At the United States Air Force Academy, my fellow cadets and I had to memorize General Douglas MacArthur’s famous words from his days as superintendent of West Point: “Upon the fields of friendly strife are sown the seeds that, upon other fields, on other days, will bear the fruits of victory.”
Those words had particular resonance for me as a running back on the Falcons football team. Teamwork, attention to detail, intestinal fortitude – all these things you learn playing football, and they have benefited me in every phase of my life, including service in Afghanistan, and now as the president of Robert Morris University.
In 1990, I became the first winner of the Campbell Trophy, given each year to an outstanding senior college football player who excels in the classroom, the so-called “academic Heisman.” It is named for the late William V. Campbell, who as much as anyone I’ve known demonstrated the heights to which football can carry a man.
Bill Campbell was a native of Homestead, just outside Pittsburgh, which takes its football very seriously – being from Texas, I know what I’m talking about – and football is where Bill Campbell first found glory. He excelled as a linebacker at the old Homestead High School and then at Columbia University, where he eventually served as head coach, one of the reasons he was called “Coach Campbell.”
At age 39, Coach Campbell launched a career in business and heeded Horace Greeley’s historic exhortation to “Go west, young man, go west.” He went to Silicon Valley and left a huge imprint on its start-up culture, becoming a revered advisor to tech legends such as Steve Jobs, Jeff Bezos, and Larry Page – another reason he was called “Coach.” His impactful career included time as the CEO and chairman of the software company Intuit.
Homestead was the beating heart of the Pittsburgh region’s steel industry, but by the time Bill Campbell was shaping Apple, Amazon, and Google, the mills were closing, and the distance between Silicon Valley and the Steel Valley could be measured in more than miles. Coach Campbell, however, never forgot his hometown. He donated millions of dollars for educational and recreational programs, community revitalization, and college scholarships in Homestead and its surrounding communities.

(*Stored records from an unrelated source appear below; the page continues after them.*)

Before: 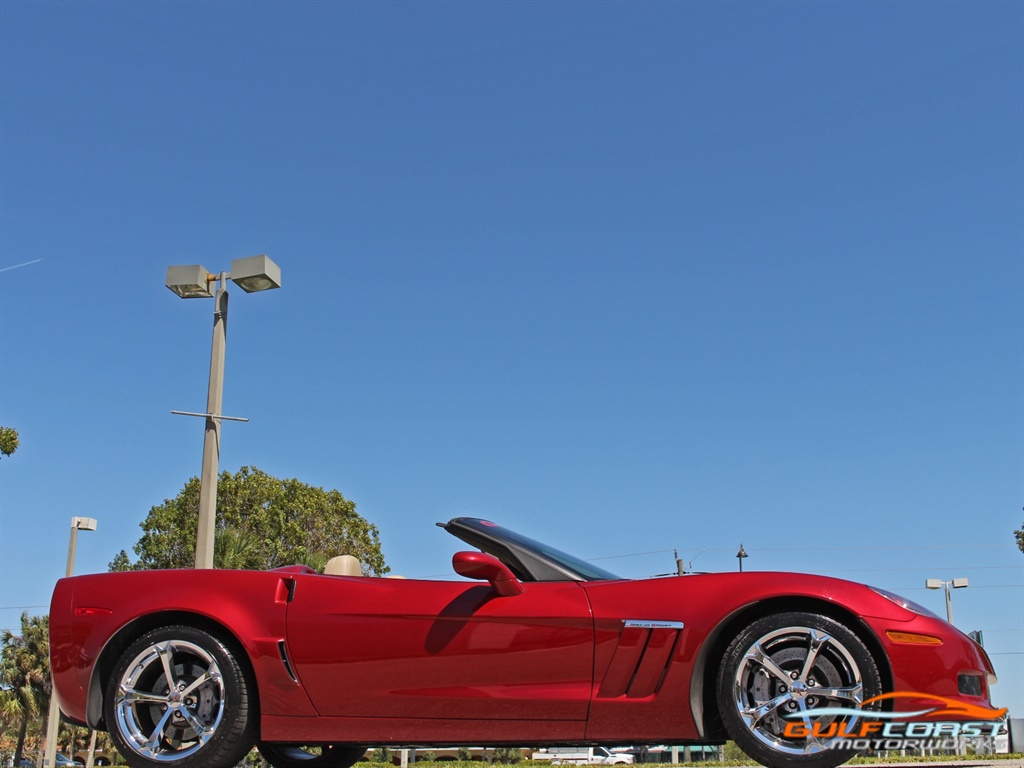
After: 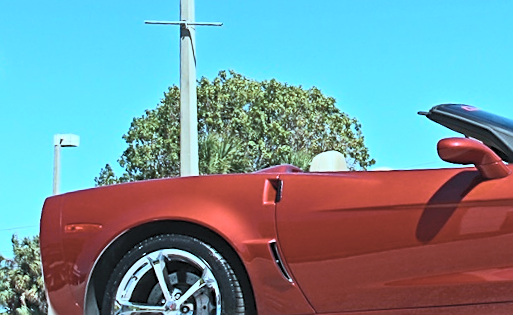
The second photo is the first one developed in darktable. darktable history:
color balance rgb: perceptual saturation grading › global saturation 20%, global vibrance 20%
sharpen: on, module defaults
contrast brightness saturation: contrast 0.43, brightness 0.56, saturation -0.19
color correction: highlights a* -10.04, highlights b* -10.37
crop and rotate: top 54.778%, right 46.61%, bottom 0.159%
rotate and perspective: rotation -4.57°, crop left 0.054, crop right 0.944, crop top 0.087, crop bottom 0.914
color calibration: illuminant Planckian (black body), x 0.375, y 0.373, temperature 4117 K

Homestead is now part of the Steel Valley School District, and its high school campus is named for Coach Campbell. When the National Football Foundation, which administers the Campbell Trophy, decided to make rings for each of the winners, I chose to have mine presented March 1 during an assembly in front of the Steel Valley Senior High School football team, the Ironmen.
Now, I know a thing or two about great high school football teams. I played on a pretty good one myself. (Did I mention I’m from Texas?) Let me tell you, the Steel Valley Ironmen are a great high school football team. They were undefeated last season, winning every game by the mercy rule on their way to a state championship. What’s more, MaxPreps ranked them No. 1 in the nation in their class, and if that’s not enough, 30 of the young men on that team made their school’s Honor Roll.
Joining me that day at his alma mater was Homestead native Charlie Batch, the retired Steelers quarterback who won two Super Bowl rings as Ben Roethlisberger’s back-up. Charlie is now an entrepreneur who has returned to his hometown, which he supports through the Best of the Batch Foundation. Bill Campbell, a mentor and friend to Charlie, was the chairman of that foundation’s board.
Charlie and I wanted to be sure the Ironmen know they are living the legacy of Coach Campbell, a man who found greatness in the Steel Valley, the Silicon Valley, and on the fields of friendly strife. We wanted to remind them they need a life beyond football but that football can make that life richer.
Football has taken its share of criticism, and it has many problems to solve, but football made me who I am, made Charlie who he is, and made Coach Campbell who he was. Bill Campbell stood for what is right about football, what can happen when those of us who love this game get it right, and what it can do for scholar athletes like the Steel Valley Ironmen.